Bien entendu, le tout se déroule dans un contexte
social qui nous rappelle que l’art et la politique ne font pas bon ménage, que
la musique est une simple distraction ou, pis encore, un jeu élitiste qui n’est
destiné qu’aux érudits en possession de tous les outils requis pour décoder son
langage. Cependant, toute forme d’art est fondamentalement politique, et il
appartient à l’artiste de faire face à cette réalité de manière constructive
(ou non), d’adhérer au système ou de le remettre en question. L’art allant à
l’encontre des traditions immuables sera toujours source de confusion et de
consternation. Le fait que les protagonistes soient âgés de 17–18 ans n’enlève
rien à la crédibilité du message livré; au contraire, celui-ci est d’autant
plus dangereux.
Depuis des années, Keyser, directeur du big band CSL,
aussi connu sous le nom d’« Ensemble Multidirectionnel » ou, plus pertinemment,
de « Kollectif », n’a cessé de lutter au nom de ses étudiants contre les
structures pédagogiques orthodoxes qui prédominent. Le Creative Music Studio de
Woodstock, lieu où les expérimentations des Karl Berger, Leo Smith, Ornette
Coleman, Anthony Braxton et autres se sont développées vers le milieu des
années 70, fut une révélation pour le jeune Keyser et constitua le point de
départ de ses vingt-cinq années de revendications musicales.

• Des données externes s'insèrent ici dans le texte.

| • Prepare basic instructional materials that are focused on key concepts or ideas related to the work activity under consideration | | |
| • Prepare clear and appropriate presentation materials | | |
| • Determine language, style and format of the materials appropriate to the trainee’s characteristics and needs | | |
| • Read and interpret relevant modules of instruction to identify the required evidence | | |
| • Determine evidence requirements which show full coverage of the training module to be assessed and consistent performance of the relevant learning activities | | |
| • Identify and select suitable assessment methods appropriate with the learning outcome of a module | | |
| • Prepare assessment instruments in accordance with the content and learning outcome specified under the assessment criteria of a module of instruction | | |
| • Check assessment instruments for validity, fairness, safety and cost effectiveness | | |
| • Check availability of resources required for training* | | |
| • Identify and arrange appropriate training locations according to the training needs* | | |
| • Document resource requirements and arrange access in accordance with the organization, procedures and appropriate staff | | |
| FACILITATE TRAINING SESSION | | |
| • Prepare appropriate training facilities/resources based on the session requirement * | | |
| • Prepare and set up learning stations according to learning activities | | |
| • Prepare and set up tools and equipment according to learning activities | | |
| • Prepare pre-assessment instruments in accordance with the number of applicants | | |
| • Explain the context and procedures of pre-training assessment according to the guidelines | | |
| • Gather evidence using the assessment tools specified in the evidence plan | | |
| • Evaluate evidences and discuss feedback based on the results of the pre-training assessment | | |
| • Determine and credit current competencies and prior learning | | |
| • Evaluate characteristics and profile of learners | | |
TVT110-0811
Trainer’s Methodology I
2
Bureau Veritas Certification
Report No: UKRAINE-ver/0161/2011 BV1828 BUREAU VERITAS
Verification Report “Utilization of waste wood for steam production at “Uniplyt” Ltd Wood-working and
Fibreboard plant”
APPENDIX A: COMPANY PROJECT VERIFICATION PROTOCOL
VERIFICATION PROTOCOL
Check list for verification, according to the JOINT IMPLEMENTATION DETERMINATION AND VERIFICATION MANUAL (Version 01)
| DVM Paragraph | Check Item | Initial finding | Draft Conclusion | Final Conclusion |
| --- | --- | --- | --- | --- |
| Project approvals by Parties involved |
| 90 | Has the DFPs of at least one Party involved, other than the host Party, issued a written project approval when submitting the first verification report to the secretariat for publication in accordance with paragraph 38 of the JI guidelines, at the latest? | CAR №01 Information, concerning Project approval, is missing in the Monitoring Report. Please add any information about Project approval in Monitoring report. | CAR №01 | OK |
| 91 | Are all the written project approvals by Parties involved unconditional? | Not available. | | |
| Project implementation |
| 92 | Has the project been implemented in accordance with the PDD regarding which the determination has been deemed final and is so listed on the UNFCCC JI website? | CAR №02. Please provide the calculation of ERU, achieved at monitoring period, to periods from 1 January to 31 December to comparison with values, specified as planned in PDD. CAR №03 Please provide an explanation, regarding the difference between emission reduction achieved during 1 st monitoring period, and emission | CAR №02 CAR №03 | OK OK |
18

Utilisé pour la première fois le 17 décembre 2003, le
terme Kollectif, pour une fois employé correctement, fait référence à
une révolution à la fois sociale et musicale. Keyser et quelque vingt étudiants
ont donné vie à un environnement (ou à une aberration, selon la série Jazz
de Ken Burns) que l’on croyait mort à la fin des années 60, le fruit d’une
génération idéaliste ardemment dévouée au changement social. Inutile, en effet,
de songer avec mélancolie à la « crête d’une vague haute et magnifique » de
Hunter S. Thompson; ce soir-là, il fut de nouveau possible de témoigner de
l’extraordinaire potentiel de cette époque sans avoir à se référer aux livres.
Le travail d’envergure que Keyser continue d’accomplir
consiste d’abord et avant tout à raviver l’histoire; il couvre autant les
formes les plus surprenantes de la musique reconnue que de la musique
alternative, soulignant ainsi le travail des artistes et mouvements que les
programmes d’enseignement courants, dans leur course effrénée vers la
normalisation, ont négligé (il est d’ailleurs curieux de constater que cette
normalisation connaît une hausse à une époque où l’information sur ces artistes
marginaux d’hier et d’aujourd’hui est de plus en plus accessible).

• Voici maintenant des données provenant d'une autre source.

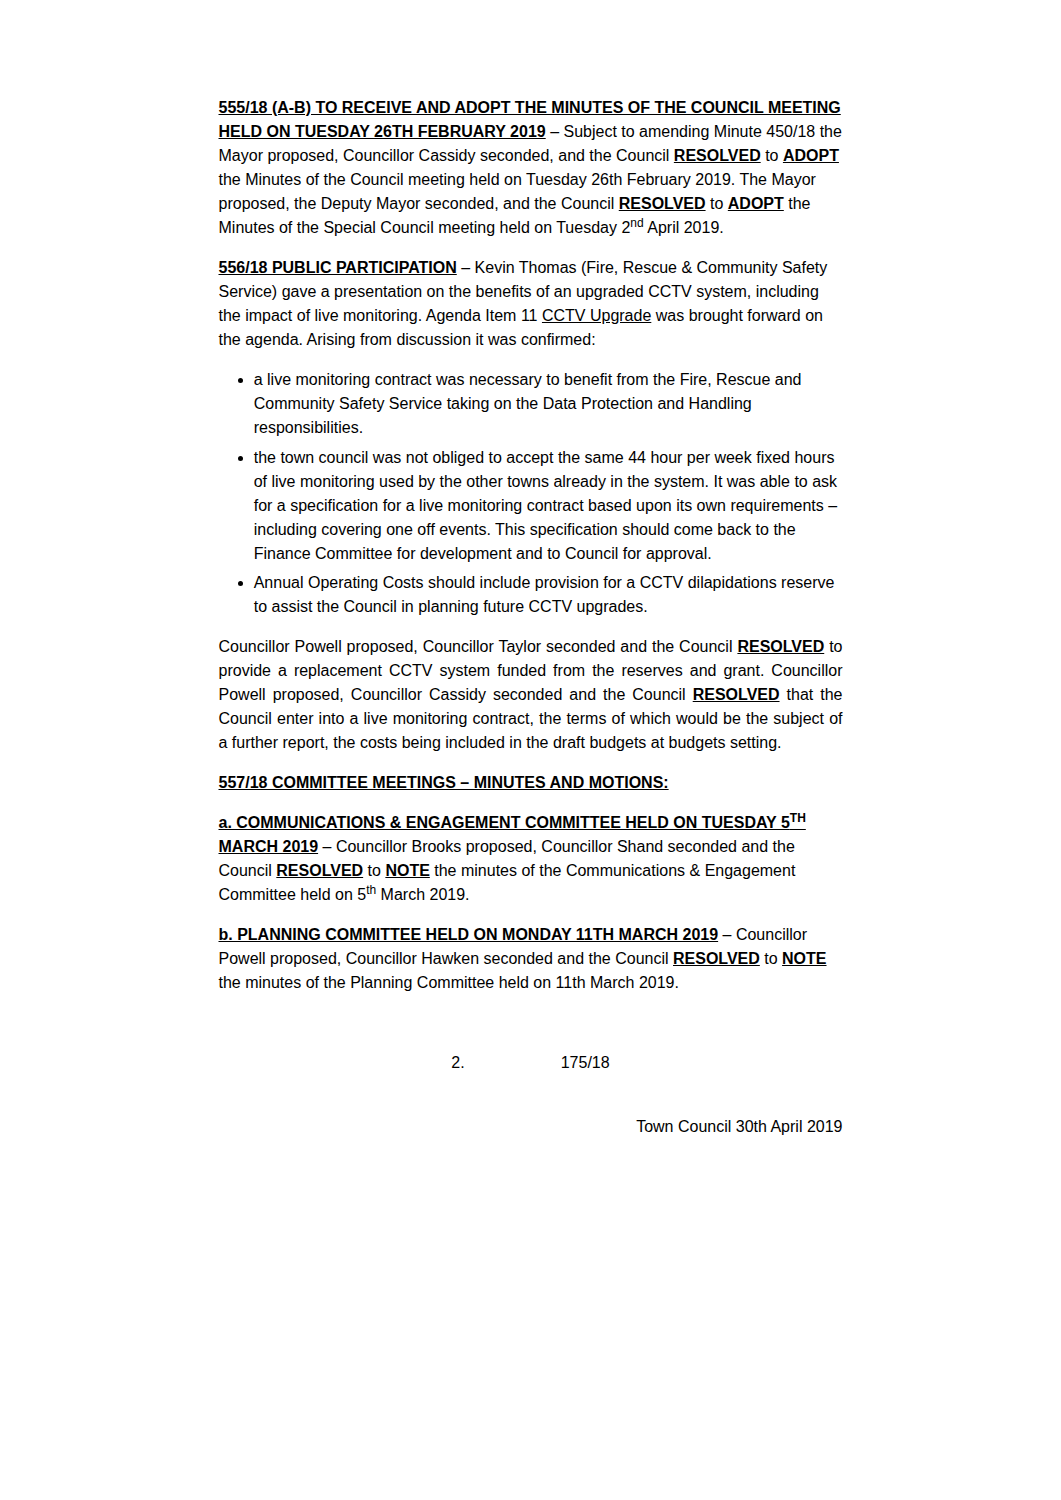555/18 (A-B) TO RECEIVE AND ADOPT THE MINUTES OF THE COUNCIL MEETING HELD ON TUESDAY 26TH FEBRUARY 2019 – Subject to amending Minute 450/18 the Mayor proposed, Councillor Cassidy seconded, and the Council RESOLVED to ADOPT the Minutes of the Council meeting held on Tuesday 26th February 2019. The Mayor proposed, the Deputy Mayor seconded, and the Council RESOLVED to ADOPT the Minutes of the Special Council meeting held on Tuesday 2nd April 2019.
556/18 PUBLIC PARTICIPATION – Kevin Thomas (Fire, Rescue & Community Safety Service) gave a presentation on the benefits of an upgraded CCTV system, including the impact of live monitoring. Agenda Item 11 CCTV Upgrade was brought forward on the agenda. Arising from discussion it was confirmed:
a live monitoring contract was necessary to benefit from the Fire, Rescue and Community Safety Service taking on the Data Protection and Handling responsibilities.
the town council was not obliged to accept the same 44 hour per week fixed hours of live monitoring used by the other towns already in the system. It was able to ask for a specification for a live monitoring contract based upon its own requirements – including covering one off events. This specification should come back to the Finance Committee for development and to Council for approval.
Annual Operating Costs should include provision for a CCTV dilapidations reserve to assist the Council in planning future CCTV upgrades.
Councillor Powell proposed, Councillor Taylor seconded and the Council RESOLVED to provide a replacement CCTV system funded from the reserves and grant. Councillor Powell proposed, Councillor Cassidy seconded and the Council RESOLVED that the Council enter into a live monitoring contract, the terms of which would be the subject of a further report, the costs being included in the draft budgets at budgets setting.
557/18 COMMITTEE MEETINGS – MINUTES AND MOTIONS:
a. COMMUNICATIONS & ENGAGEMENT COMMITTEE HELD ON TUESDAY 5TH MARCH 2019 – Councillor Brooks proposed, Councillor Shand seconded and the Council RESOLVED to NOTE the minutes of the Communications & Engagement Committee held on 5th March 2019.
b. PLANNING COMMITTEE HELD ON MONDAY 11TH MARCH 2019 – Councillor Powell proposed, Councillor Hawken seconded and the Council RESOLVED to NOTE the minutes of the Planning Committee held on 11th March 2019.
2. 175/18
Town Council 30th April 2019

Une fois documenté adéquatement (un DVD est à venir),
le travail du Kollectif mettra en valeur ce qui pourrait être défini comme une
« esthétique différentielle », qui se caractérise par une expansion sans
réserve des possibilités d’interactions interprétatives et physiques entre
l’instrument et la partition écrite. Grâce au contact ininterrompu avec une
tradition de musiciens qui ont sans cesse repoussé les limites de leurs
instruments, un nouveau courant voit le jour, un mouvement qui rayonne à mesure
que les étudiants forment leurs propres collectifs et migrent vers les
universités, contaminant ainsi ces environnements où la complaisance règne et
contribuant efficacement à renverser ce phénomène d’effacement concerté de la
musique non traditionnelle qui s’est opéré au cours des dernières années.

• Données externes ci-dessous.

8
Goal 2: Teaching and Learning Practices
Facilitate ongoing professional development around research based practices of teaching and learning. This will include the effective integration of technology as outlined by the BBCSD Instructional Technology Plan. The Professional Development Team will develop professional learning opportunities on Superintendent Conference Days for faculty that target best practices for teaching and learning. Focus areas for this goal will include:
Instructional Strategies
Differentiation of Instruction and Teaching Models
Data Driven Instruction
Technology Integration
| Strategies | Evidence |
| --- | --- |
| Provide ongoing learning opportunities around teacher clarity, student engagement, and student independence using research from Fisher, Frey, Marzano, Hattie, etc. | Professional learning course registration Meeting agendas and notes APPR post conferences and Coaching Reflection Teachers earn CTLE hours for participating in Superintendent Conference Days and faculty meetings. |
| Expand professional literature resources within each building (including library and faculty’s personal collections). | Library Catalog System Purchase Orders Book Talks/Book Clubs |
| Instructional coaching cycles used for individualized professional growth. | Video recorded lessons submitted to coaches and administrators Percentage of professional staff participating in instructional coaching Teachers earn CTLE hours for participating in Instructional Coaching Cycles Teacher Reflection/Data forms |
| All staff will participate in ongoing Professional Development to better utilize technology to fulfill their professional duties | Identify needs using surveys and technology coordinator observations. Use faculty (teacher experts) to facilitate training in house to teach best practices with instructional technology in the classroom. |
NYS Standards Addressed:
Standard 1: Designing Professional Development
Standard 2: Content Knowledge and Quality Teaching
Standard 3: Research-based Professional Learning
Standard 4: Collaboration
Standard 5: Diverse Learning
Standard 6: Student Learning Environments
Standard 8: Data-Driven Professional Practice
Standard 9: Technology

La définition conventionnelle de la précision musicale
constitue une autre notion qui est rarement contestée : quels seront les fruits
étonnants et captivants d’une approche non coordonnée ? Quelles notions
échappent, en effet, à la redéfinition, à l’expansion, à la spéculation ?
Depuis cette soirée, le Kollectif a donné trois
performances à la Sala Rossa, radicalisant chaque fois sa position,
complexifiant les interactions et raffermissant une logique sociale que l’on ne
croyait plus possible dans cette ère mercantile. Le 11 mai 2005, on assiste de
nouveau à cet abattement des barrières psychologiques. Le débat de la musique «
savante » versus la musique populaire est mis au défi lorsque le violon
folklorique et la dissonance typique de Carl Ruggles interagissent en toute
harmonie. C’est à se demander si ces musiques n’ont pas toujours coexistées. La
convention voulant que la performance soit réduite à l’avant-scène est
également ébranlée : un shaman portant un masque à gaz et jouant une flûte
basse (Ruiz) dirige une parade de musiciens à travers la salle, éveillant
sur-le-champ leurs énergies créatrices éparses; la foule interagit, par la voix
et les gestes, avec les musiciens; la poésie, la danse et la peinture se
fusionnent pour écarter toute notion de conformisme. Ces idées ne sont pas
nouvelles. Le fait qu’elles n’aient pas été entièrement oubliées suscite la
réjouissance; le fait qu’elles continuent de nourrir la musique progressive et
créatrice suscite l’espoir.
Un mouvement est né et se répand comme une traînée de
poudre à travers le paysage musical.
Le Kollectif se produira dans le cadre du Festival
International de Jazz de Montréal le 1er juillet à 15 h et du festival Suoni
per il Popolo le 20 juillet à 20 h 30.
[Traduction : Christiane Charbonneau]
Ensemble Multidirectionnel : vue de l’intérieur
Camille Crossman, membre de l’Ensemble
Multidirectionnel
Philippe Keyser enseigne la batterie au Cégep de
St-Laurent et dirige le Big Band, aujourd’hui appelé l’Ensemble
Multidirectionnel CSL, depuis près de 30 ans. Aussi fondateur du groupe
Kappa, il s’est donné comme mission d’aller de l’avant, d’expérimenter et de
remettre en question les valeurs véhiculées par l’institution et par
l’industrie de la musique. Pédagogue passionné, il se questionne sans cesse sur
sa manière d’enseigner afin d’inspirer au maximum ses élèves. Il aborde
l’enseignement comme un laboratoire de recherche et contribue à l’invention de
la musique de demain.
Chaque année, avec l’Ensemble Multidirectionnel CSL,
il doit s’adapter à de nouveaux élèves, une nouvelle instrumentation, etc. Le
répertoire de l’avant-garde des années 60-70 qu’il propose (Don Ellis, Carla
Bley, Michael Mantler, Terry Riley…) est totalement différent de ce qu’offrent
les autres écoles. De plus, il improvise avec une gestuelle qui lui est propre
: originale et complètement renversante ! L’ensemble des musiciens devient son
instrument et grâce à la complicité qui l’unit aux étudiants, l’expérience
d’une musique complètement nouvelle débute ! « Chaque fois que je joue, dit-il,
c’est pour célébrer le moment que nous passons ensemble, c’est pour encourager
tous les étudiants à se découvrir ainsi qu’à monter leurs projets avec leur
gestuelle, au lieu de refaire l’histoire encore et encore ! »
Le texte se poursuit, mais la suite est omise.